A preponderant number of applications which entail the use of coal tar or petroleum pitches require the carbonization of the pitch material. Examples of carbonization processes include coking and graphitization. During the carbonization process, it is normal to lose between 25 and 65% of the binder, the exact loss being dependent on the volatile content of the pitch. The loss of volatiles to the environment is additionally undesirable in that they constitute a source of air pollution. It is common practice in the industry to indicate this weight loss by the fraction of the starting material which remains upon carbonization, eg. the fraction of the material remaining upon coking is called the "coking value" of the pitch. This is particularly important when the pitch is used as a binder in the formation of coked carbon bodies.
Generally a carbon electrode is a two-phase or binary carbon system consisting of a petroleum coke filler (an aggregate with a specific size distribution) whose particles are bound by a pitch coke phase (called binder pitches) which is developed during carbonization of the electrode paste. In aluminum production, the carbon particles desintegrate from the working surface of an anode by selective oxidation of the binder pitch and thus form carbon dust. The binder pitch phase of anodes is consumed preferentially during oxidation, both electrolytically and chemically; this also results in dusting and the net effect is that carbon consumption is significantly more than the stoichiometric requirement sometimes doubling the stoichiometric amount. This is a substantial amount, if one considers that 83-90% of the anode is carbon filled.

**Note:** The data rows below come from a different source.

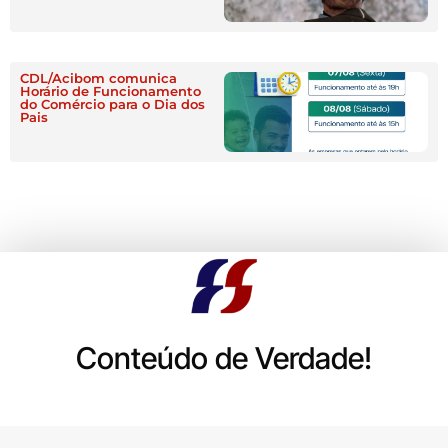
CDL/Acibom comunica
Horário de Funcionamento
do Comércio para o Dia dos
Pais
Conteúdo de Verdade!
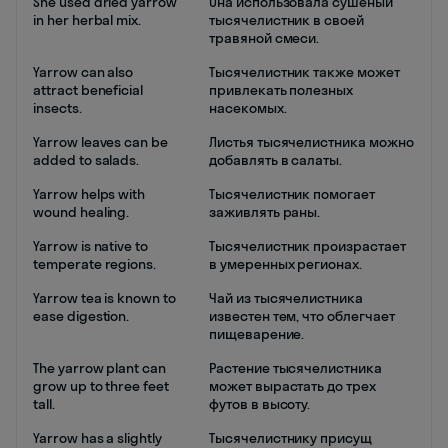
She used dried yarrow
Она использовала сушеный
in her herbal mix.
тысячелистник в своей
травяной смеси.
Yarrow can also
Тысячелистник также может
attract beneficial
привлекать полезных
insects.
насекомых.
Yarrow leaves can be
Листья тысячелистника можно
added to salads.
добавлять в салаты.
Yarrow helps with
Тысячелистник помогает
wound healing.
заживлять раны.
Yarrow is native to
Тысячелистник произрастает
temperate regions.
в умеренных регионах.
Yarrow tea is known to
Чай из тысячелистника
ease digestion.
известен тем, что облегчает
пищеварение.
The yarrow plant can
Растение тысячелистника
grow up to three feet
может вырастать до трех
tall.
футов в высоту.
Yarrow has a slightly
Тысячелистнику присущ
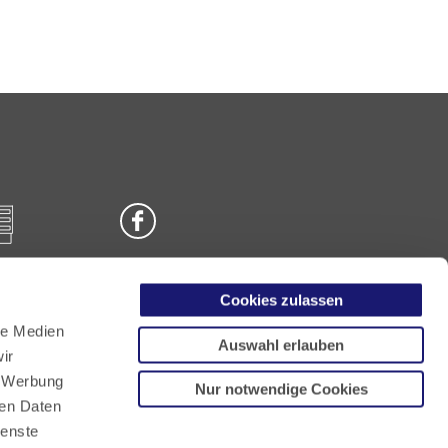
Cookies zulassen
n
le Medien
Auswahl erlauben
ir
, Werbung
Nur notwendige Cookies
ren Daten
ienste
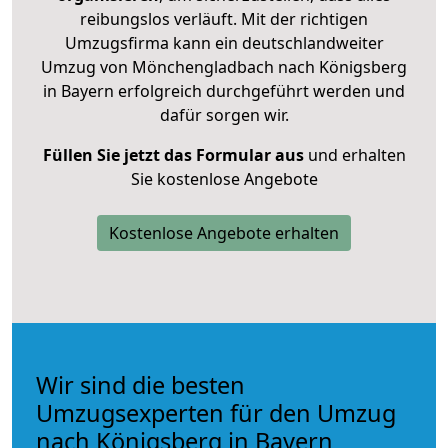
reibungslos verläuft. Mit der richtigen
Umzugsfirma kann ein deutschlandweiter
Umzug von Mönchengladbach nach Königsberg
in Bayern erfolgreich durchgeführt werden und
dafür sorgen wir.
Füllen Sie jetzt das Formular aus
und erhalten
Sie kostenlose Angebote
Kostenlose Angebote erhalten
Wir sind die besten
Umzugsexperten für den Umzug
nach Königsberg in Bayern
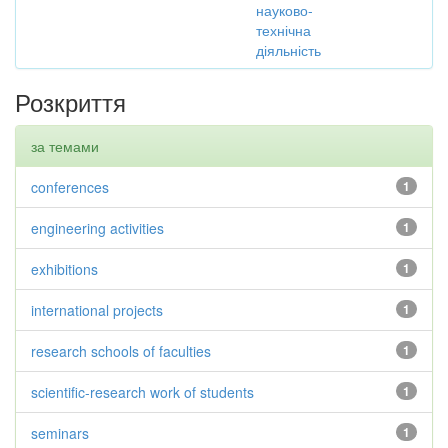
науково-
технічна
діяльність
Розкриття
за темами
conferences
1
engineering activities
1
exhibitions
1
international projects
1
research schools of faculties
1
scientific-research work of students
1
seminars
1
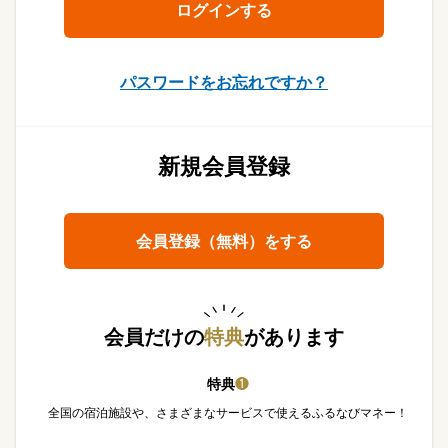
パスワードをお忘れですか？
新規会員登録
会員登録（無料）をする
会員だけの
特典
があります
特典
❶
全国の宿泊施設や、さまざまなサービスで使えるふるなびマネー！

Also a problem encountered with baked carbon bodies obtained from pitches is their relatively high oxidation rate, particularly noticeable when they are used as refractory materials or as electrodes. This oxidation rate can be attributed to such factors as the porosity of the carbon body, its specific surface and the inorganic impurities present in the carbon body.
Techniques hitherto employed to decrease this oxidation rate include pressure impregnation of coating of previously baked carbon bodies with aqueous solutions of oxidation retardant materials such as phosphates, silicates, etc., after which the carbon bodies are rebaked to drive away the moisture. While the former technique requires pressure treating equipment and large volumes of an often expensive impregnant, neither technique succeeds in inhibiting oxidation throughout the interior of the carbon body.
British Pat. No. 865,320 teaches adding oxidation inhibitors to the coke filler-pitch mix before baking. This technique however, requires 4 to 20% weight of the corresponding mix, of the additive. This is expensive in comparison to the base material being treated. Such large amounts of additive may have a deleterious effect if the resulting carbon body is used for making an electrode. During electrolysis such additives are normally incombustible and constitute a substantial portion of the electrode which may form residues and contaminate the system.
Also U.S. Pat. No. 4,298,396, dated Nov. 3, 1981 as invented by Limonchik et al, describes systems improving oxidation resistance of anodes in such systems however, dusting is not improved.